Spark流式自定义指标

Question

I'm working on a Spark Streaming program which retrieves a Kafka stream, does very basic transformation on the stream and then inserts the data to a DB (voltdb if it's relevant). 我正在开发一个Spark Streaming程序，它检索Kafka流，对流进行非常基本的转换，然后将数据插入到DB（如果相关则为voltdb）。 I'm trying to measure the rate in which I insert rows to the DB. 我正在尝试测量向DB插入行的速率。 I think metrics can be useful (using JMX). 我认为指标很有用（使用JMX）。 However I can't find how to add custom metrics to Spark. 但是我找不到如何向Spark添加自定义指标。 I've looked at Spark's source code and also found this thread however it doesn't work for me. 我查看了Spark的源代码并找到了这个帖子，但它对我不起作用。 I also enabled the JMX sink in the conf.metrics file. 我还在conf.metrics文件中启用了JMX接收器。 What's not working is I don't see my custom metrics with JConsole. 什么不起作用我没有看到我的自定义指标与JConsole。

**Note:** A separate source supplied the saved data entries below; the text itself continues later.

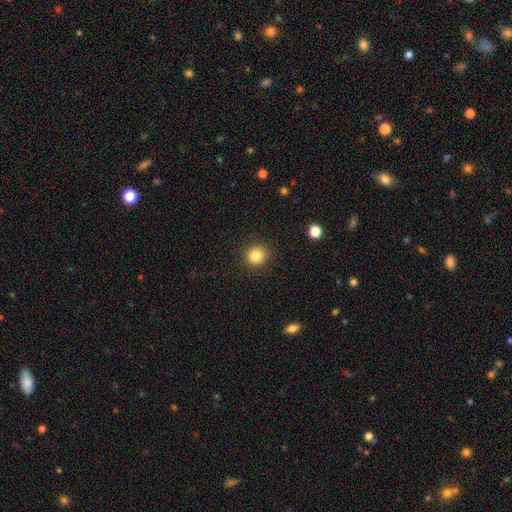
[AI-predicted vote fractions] Morphology: type=smooth (84%); roundness=round (88%); merging=none (90%).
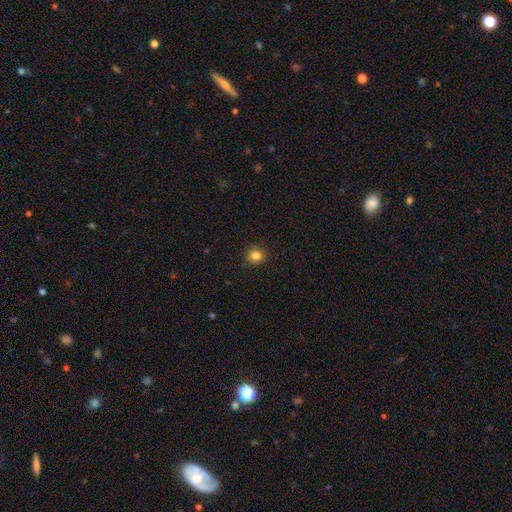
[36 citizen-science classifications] smooth_or_featured: smooth (p=0.89) [alt: star or artifact p=0.08]
how_rounded: round (p=0.97) [alt: in between p=0.03]
merging: none (p=0.91) [alt: major disturbance p=0.06]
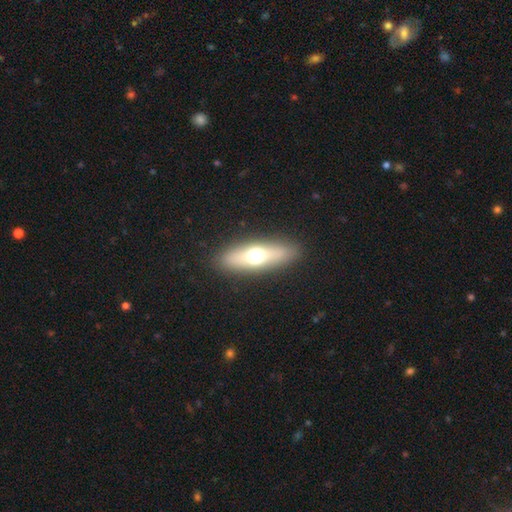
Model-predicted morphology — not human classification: Smooth or featured? Predicted: smooth (p=0.53). How rounded? Predicted: cigar-shaped (p=0.48). Merging? Predicted: none (p=0.88).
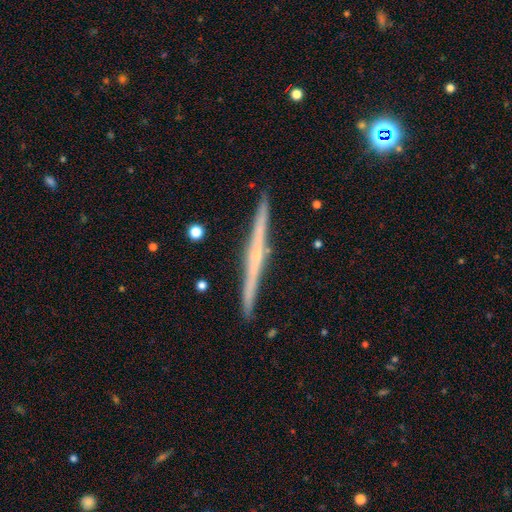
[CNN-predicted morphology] Smooth or featured?
  - featured or disk: 76% *
  - smooth: 18%
  - star or artifact: 6%
Edge-on disk?
  - yes: 98% *
  - no: 2%
Edge-on bulge?
  - rounded: 50% *
  - none: 43%
  - boxy: 7%
Merging?
  - none: 91% *
  - minor disturbance: 6%
  - merger: 1%
  - major disturbance: 1%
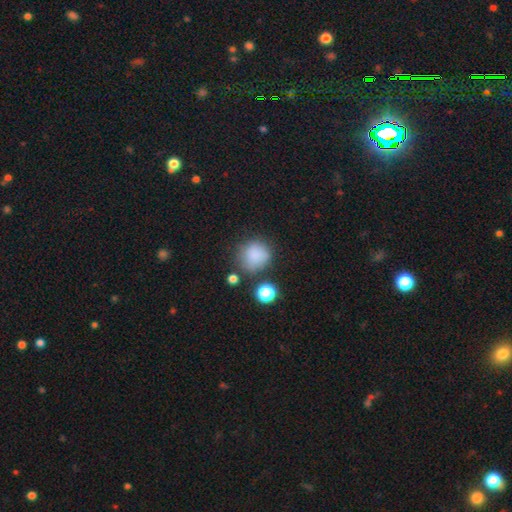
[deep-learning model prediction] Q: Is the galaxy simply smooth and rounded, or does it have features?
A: smooth — 82%.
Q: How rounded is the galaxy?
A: round — 85%.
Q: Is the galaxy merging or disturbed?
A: none — 66%.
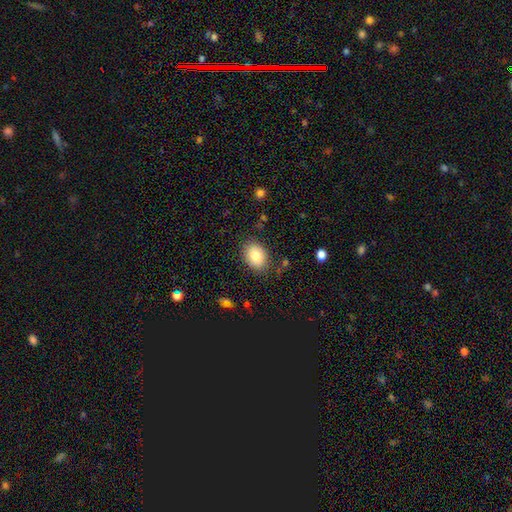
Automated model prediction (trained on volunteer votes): Morphology: type=smooth (82%); roundness=in between (69%); merging=none (84%).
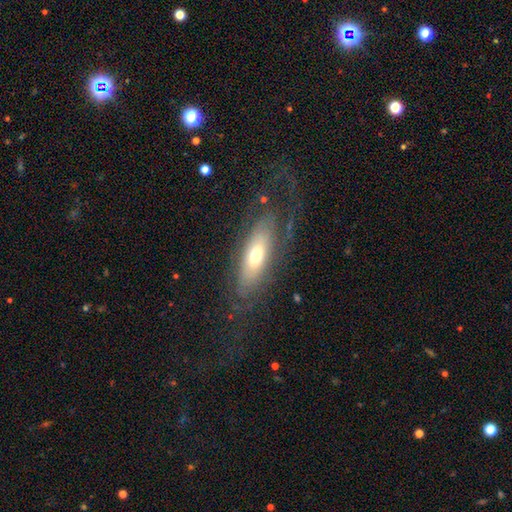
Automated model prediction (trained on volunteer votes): Morphology: type=featured or disk (55%); edge-on=no (72%); merging=none (65%).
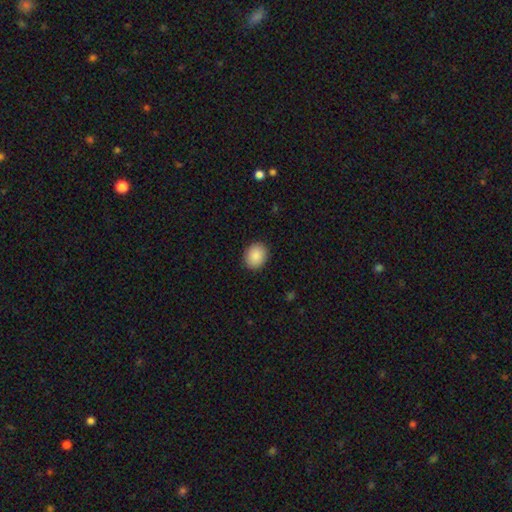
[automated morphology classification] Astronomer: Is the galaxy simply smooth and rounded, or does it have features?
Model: smooth — 89%.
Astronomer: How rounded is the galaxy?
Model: round — 56% (runner-up: in between, 43%).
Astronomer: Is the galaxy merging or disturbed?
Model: none — 91%.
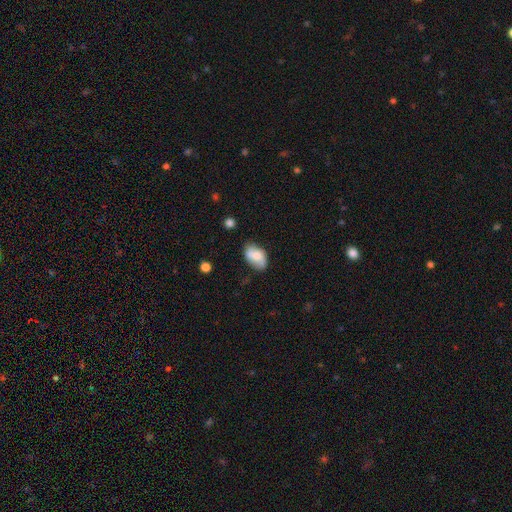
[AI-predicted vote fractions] Morphology: type=smooth (59%); roundness=in between (89%); merging=none (65%).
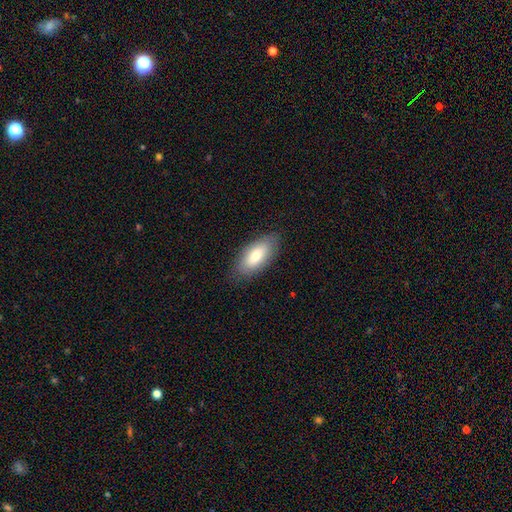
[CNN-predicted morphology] This appears to be a smooth galaxy with no disk features (76%) that is in between round and cigar-shaped (89%). Merging: none (83%).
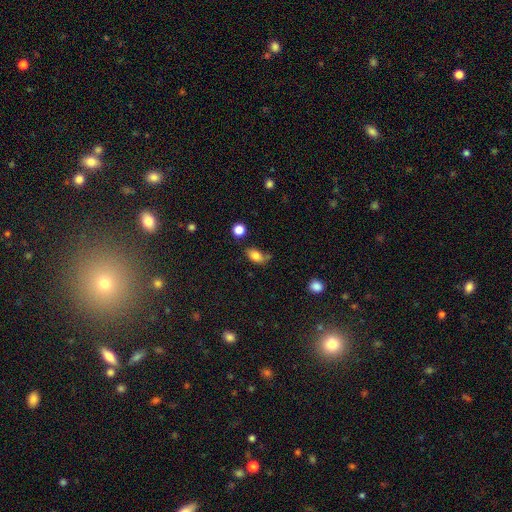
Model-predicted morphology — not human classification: This is clearly a smooth galaxy (80%). How rounded: clearly in between (86%). Merging: possibly none (58%).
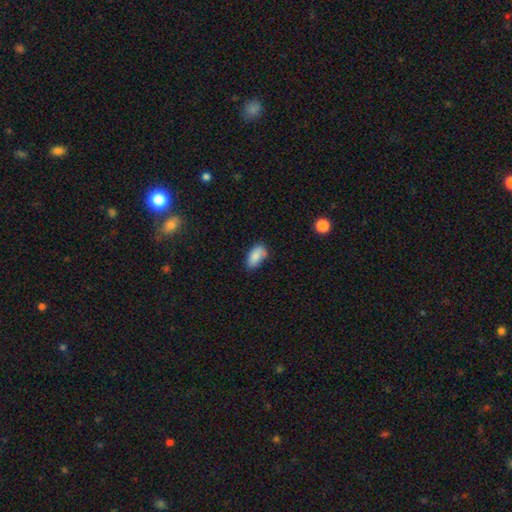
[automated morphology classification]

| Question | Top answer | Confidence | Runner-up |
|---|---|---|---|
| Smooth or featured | smooth | 86% | star or artifact (8%) |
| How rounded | in between | 92% | cigar-shaped (4%) |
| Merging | none | 65% | minor disturbance (26%) |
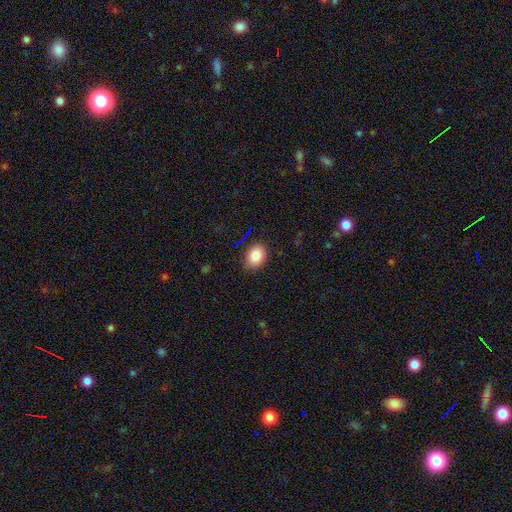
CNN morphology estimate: A smooth galaxy with no disk features (86%) that is in between round and cigar-shaped (57%).

Vote fractions:
- Smooth or featured? smooth: 86% / star or artifact: 9% / featured or disk: 5%
- How rounded? in between: 57% / round: 42% / cigar-shaped: 1%
- Merging? none: 86% / minor disturbance: 10% / major disturbance: 3% / merger: 1%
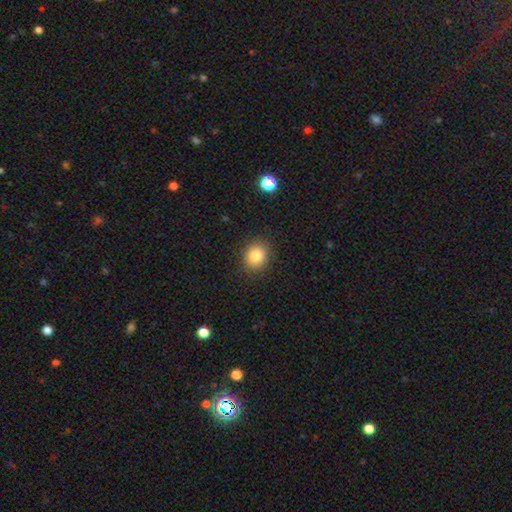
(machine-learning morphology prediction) Smooth or featured? smooth (84%)
How rounded? round (72%)
Merging? none (89%)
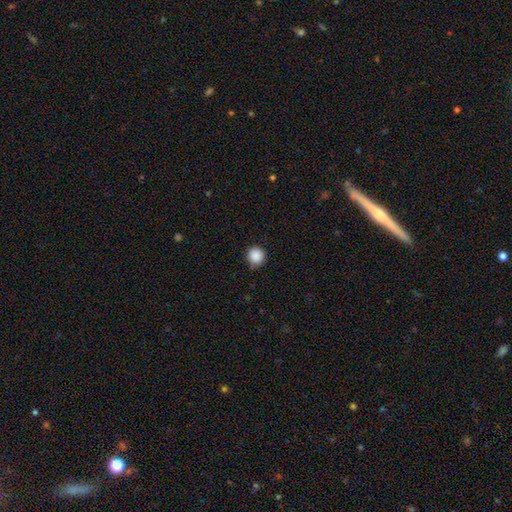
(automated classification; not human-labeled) A smooth galaxy with no disk features (89%) that is round (95%). Merging: none (87%).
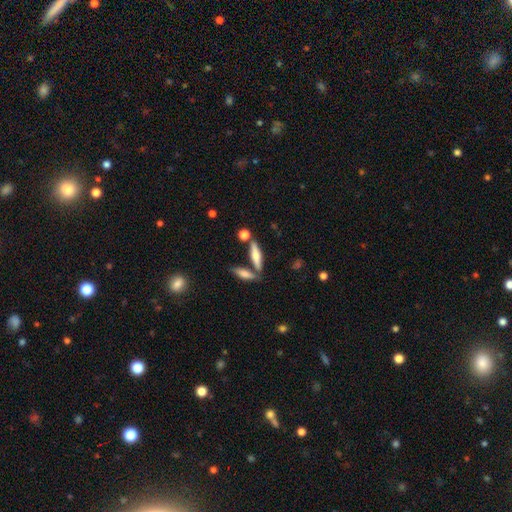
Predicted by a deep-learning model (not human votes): Q: Smooth or featured?
A: smooth (59%); runner-up: featured or disk (33%)
Q: How rounded?
A: cigar-shaped (72%); runner-up: in between (24%)
Q: Merging?
A: none (68%); runner-up: merger (18%)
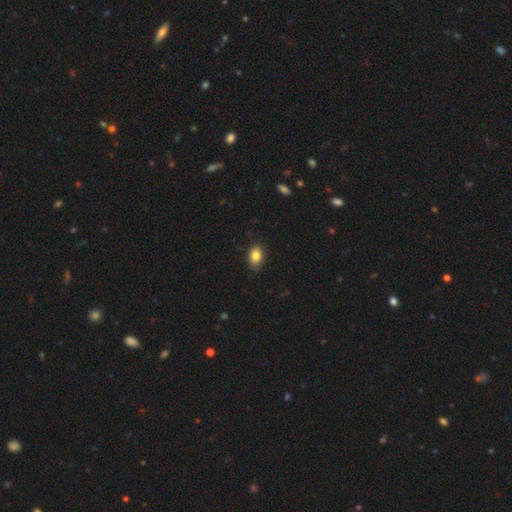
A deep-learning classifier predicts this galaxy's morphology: The model was most divided on "smooth or featured": smooth: 82%, featured or disk: 10%, star or artifact: 8%. More confident: how rounded — in between (87%); merging — none (86%).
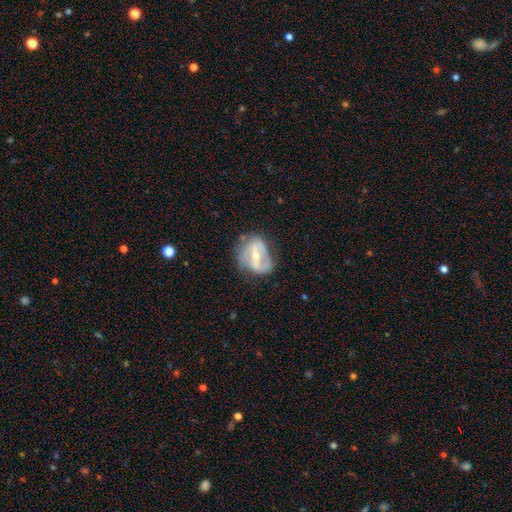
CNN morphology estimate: featured or disk 73%, smooth 21%, star or artifact 6%. Down the decision tree: edge-on disk — no (96%); bar — strong (45%); spiral arms — yes (64%); bulge size — moderate (53%); merging — none (51%).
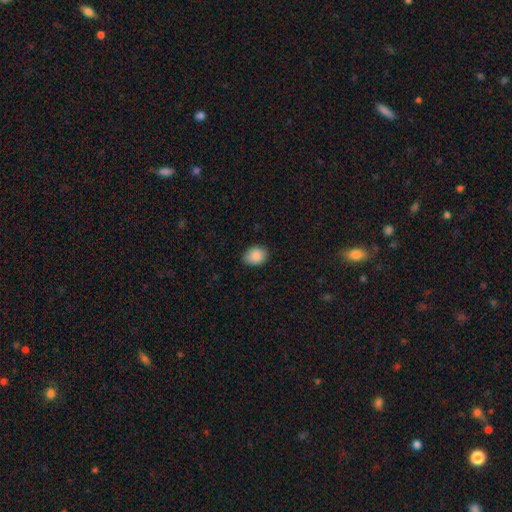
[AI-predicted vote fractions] Smooth or featured: smooth — 88% (star or artifact — 8%)
How rounded: in between — 64% (round — 35%)
Merging: none — 81% (minor disturbance — 16%)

Could someone explain how to add custom metrics (preferably via JMX) to spark streaming? 有人可以解释如何添加自定义指标（最好通过JMX）来激发流媒体？ Or alternatively how to measure my insertion rate to my DB (specifically VoltDB)? 或者如何测量我的数据库（特别是VoltDB）的插入速率？ I'm using spark with Java 8. 我在Java 8中使用spark。

Answer 1

Ok after digging through the source code I found how to add my own custom metrics. 在挖掘源代码后，我发现如何添加自己的自定义指标。 It requires 3 things: 它需要3件事：

Create my own custom source . 创建我自己的自定义源。 Sort of like this 有点像这样
Enable the Jmx sink in the spark metrics.properties file. 在spark metrics.properties文件中启用Jmx接收器。 The specific line I used is: *.sink.jmx.class=org.apache.spark.metrics.sink.JmxSink which enable JmxSink for all instances 我使用的具体行是： *.sink.jmx.class=org.apache.spark.metrics.sink.JmxSink ，为所有实例启用JmxSink
Register my custom source in the SparkEnv metrics system. 在SparkEnv指标系统中注册我的自定义源。 An example of how to do can be seen here - I actually viewed this link before but missed the registration part which prevented me from actually seeing my custom metrics in the JVisualVM 这里可以看到一个如何操作的例子 - 我之前实际上看过这个链接但错过了注册部分，这使我无法在JVisualVM中实际看到我的自定义指标

I'm still struggling with how to actually count the number of insertions into VoltDB because the code runs on the executors but that's a subject for a different topic :) 我仍在苦苦思索如何实际计算插入VoltDB的次数，因为代码在执行程序上运行，但这是一个不同主题的主题:)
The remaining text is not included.